#### Source texts of formatted documents:
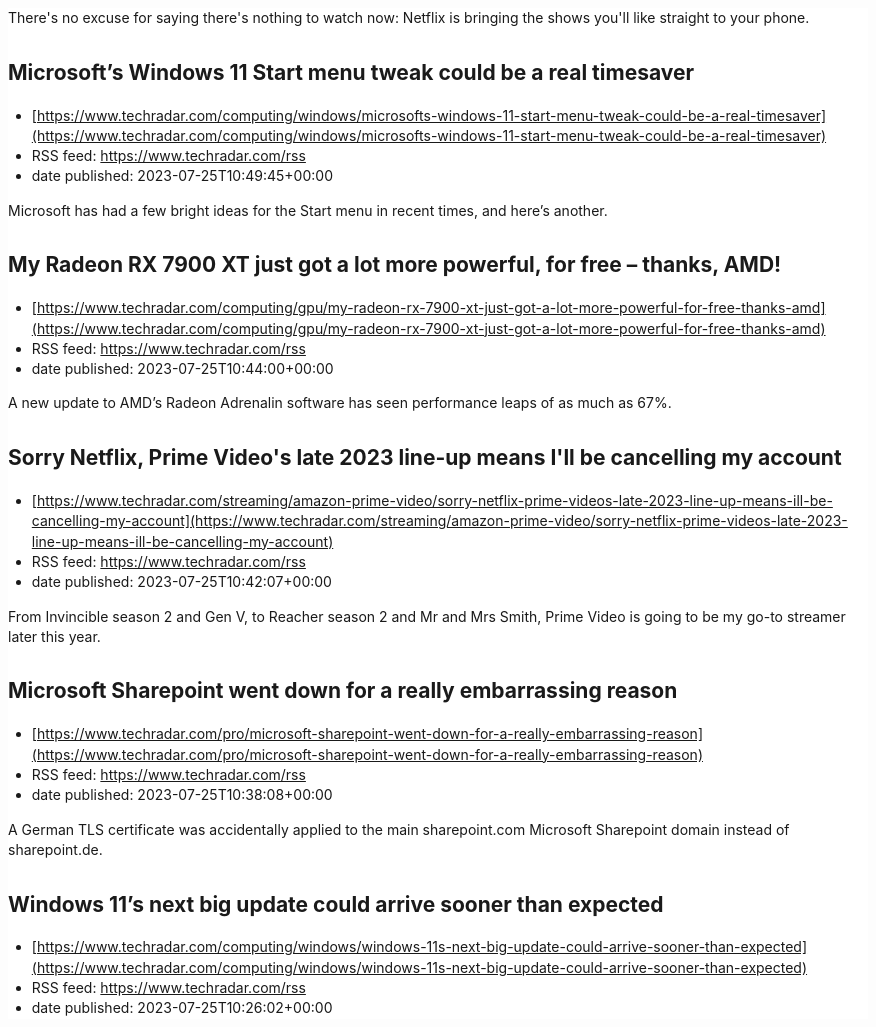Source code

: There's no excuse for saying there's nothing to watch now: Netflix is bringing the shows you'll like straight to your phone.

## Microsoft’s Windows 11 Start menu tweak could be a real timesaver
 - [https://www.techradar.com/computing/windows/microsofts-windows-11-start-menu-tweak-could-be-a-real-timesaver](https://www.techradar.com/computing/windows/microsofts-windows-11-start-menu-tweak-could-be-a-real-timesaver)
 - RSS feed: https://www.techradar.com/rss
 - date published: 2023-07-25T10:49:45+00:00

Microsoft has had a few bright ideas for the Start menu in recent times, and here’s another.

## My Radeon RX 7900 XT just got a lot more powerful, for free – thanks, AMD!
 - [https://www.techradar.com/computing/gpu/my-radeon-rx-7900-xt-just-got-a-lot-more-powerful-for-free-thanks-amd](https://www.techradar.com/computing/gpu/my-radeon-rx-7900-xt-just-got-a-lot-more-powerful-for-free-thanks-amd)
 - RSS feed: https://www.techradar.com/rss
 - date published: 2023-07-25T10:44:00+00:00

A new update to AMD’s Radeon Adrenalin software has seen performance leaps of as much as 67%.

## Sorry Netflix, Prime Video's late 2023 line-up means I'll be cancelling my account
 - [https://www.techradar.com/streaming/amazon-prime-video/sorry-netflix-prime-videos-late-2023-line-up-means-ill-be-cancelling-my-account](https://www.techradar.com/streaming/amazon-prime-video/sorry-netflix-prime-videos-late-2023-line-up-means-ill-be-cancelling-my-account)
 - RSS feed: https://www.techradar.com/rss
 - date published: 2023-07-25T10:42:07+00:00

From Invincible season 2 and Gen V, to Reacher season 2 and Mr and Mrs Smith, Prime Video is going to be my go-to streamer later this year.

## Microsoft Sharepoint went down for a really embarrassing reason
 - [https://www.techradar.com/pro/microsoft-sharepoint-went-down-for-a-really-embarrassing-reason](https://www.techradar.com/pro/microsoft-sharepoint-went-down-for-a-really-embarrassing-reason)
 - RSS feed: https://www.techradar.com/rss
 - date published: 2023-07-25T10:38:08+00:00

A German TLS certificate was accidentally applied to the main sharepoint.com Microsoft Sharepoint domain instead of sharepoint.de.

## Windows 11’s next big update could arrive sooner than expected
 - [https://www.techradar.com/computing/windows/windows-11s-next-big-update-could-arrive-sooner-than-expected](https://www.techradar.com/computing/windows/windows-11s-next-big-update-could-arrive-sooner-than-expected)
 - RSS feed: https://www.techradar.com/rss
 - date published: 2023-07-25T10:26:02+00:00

#### What is needed:
How many lines of the items above contain the string "tweak"? Tally matches with case counting, and give only the number.

#### Task answer:
2